• EXTRACTED ENTRIES
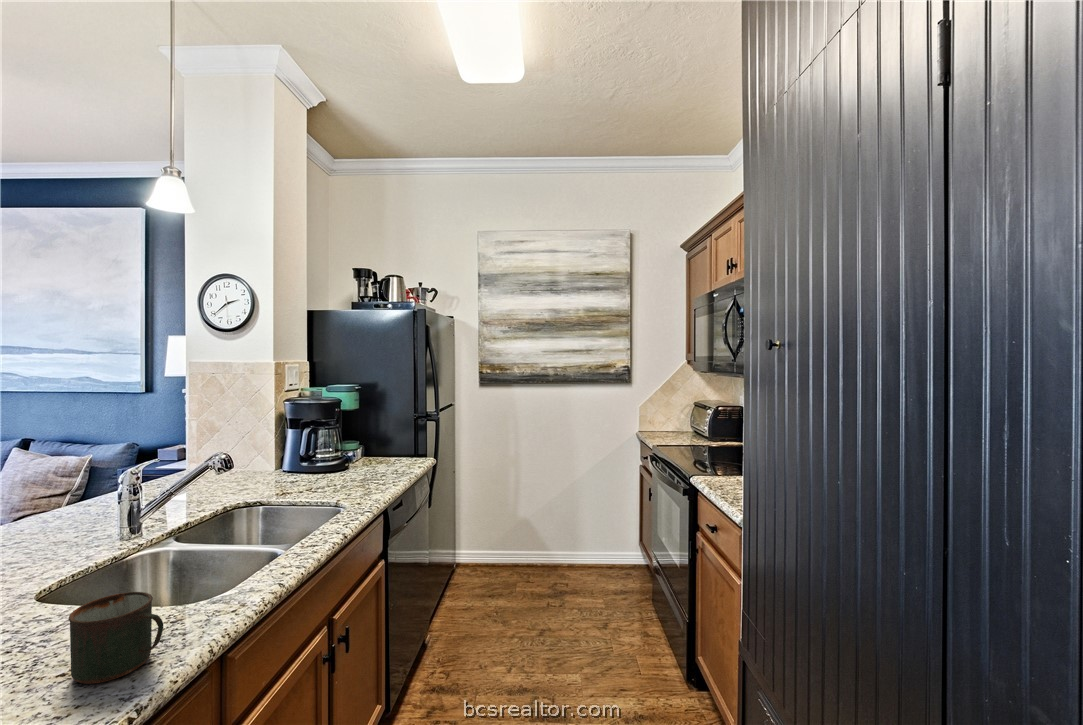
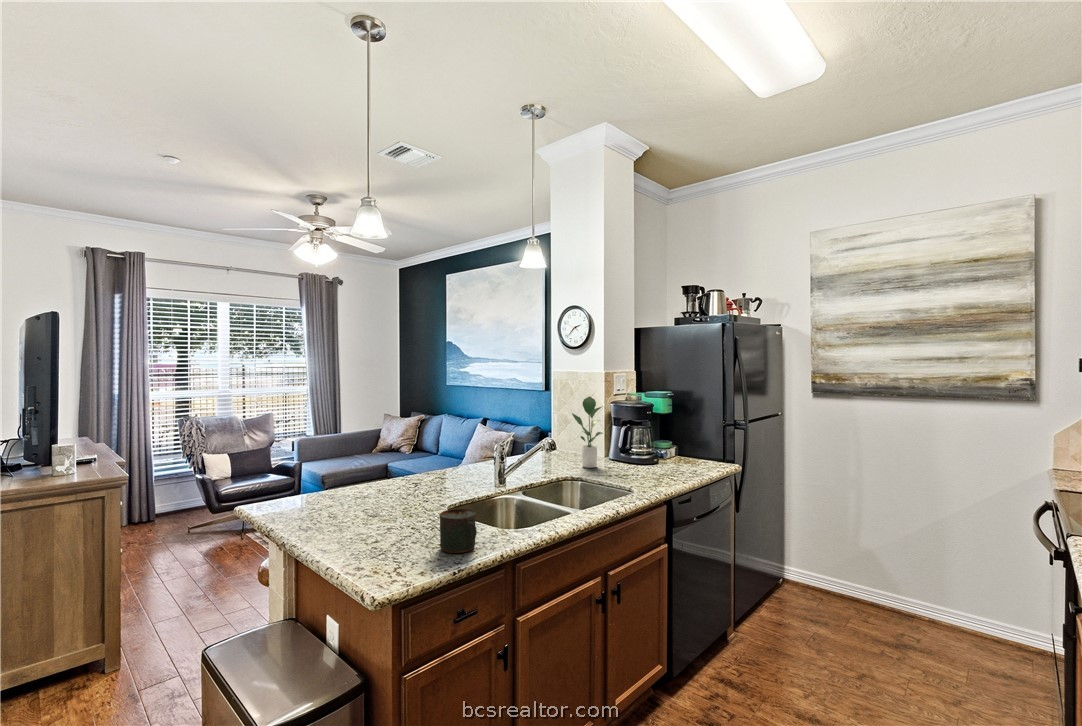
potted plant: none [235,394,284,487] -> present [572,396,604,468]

--

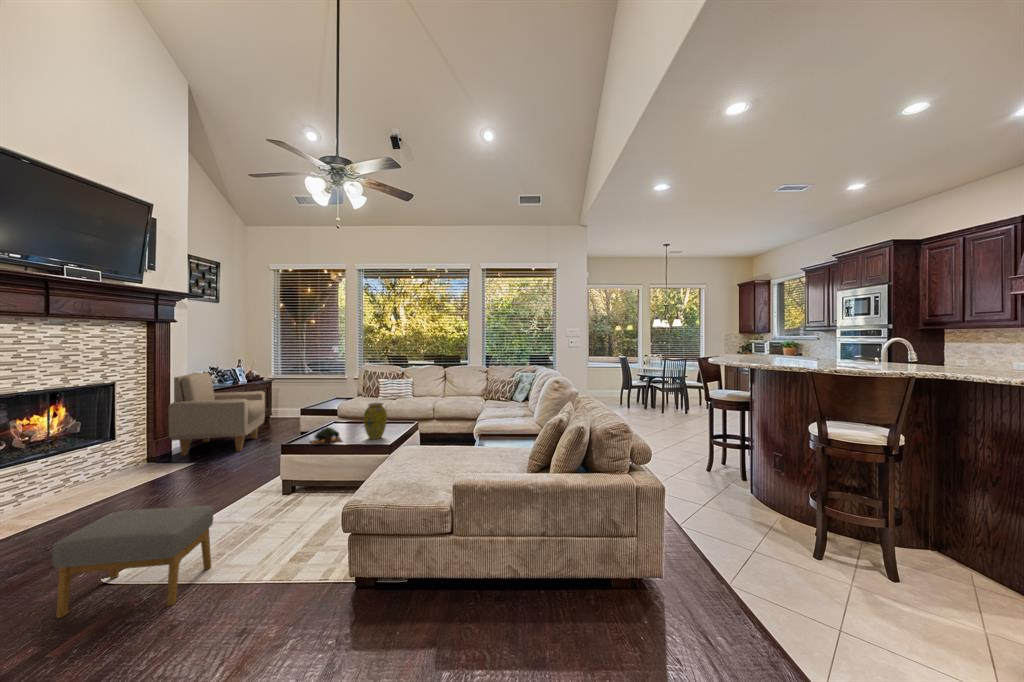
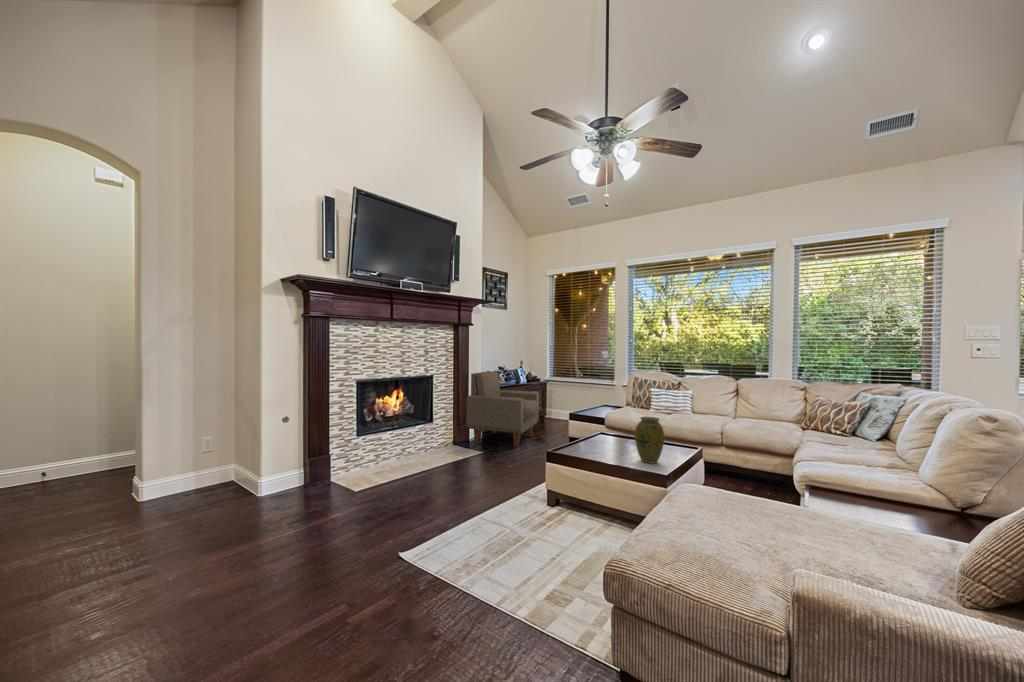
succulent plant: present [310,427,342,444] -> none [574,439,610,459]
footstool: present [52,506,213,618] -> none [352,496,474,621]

==

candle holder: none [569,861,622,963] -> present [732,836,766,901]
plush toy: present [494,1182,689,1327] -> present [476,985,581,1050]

• YOUR INSTRUCTIONS
Go through the entries above and copy each line with "plant" in it.

• EXERCISE RESPONSE
potted plant: none [235,394,284,487] -> present [572,396,604,468]
succulent plant: present [310,427,342,444] -> none [574,439,610,459]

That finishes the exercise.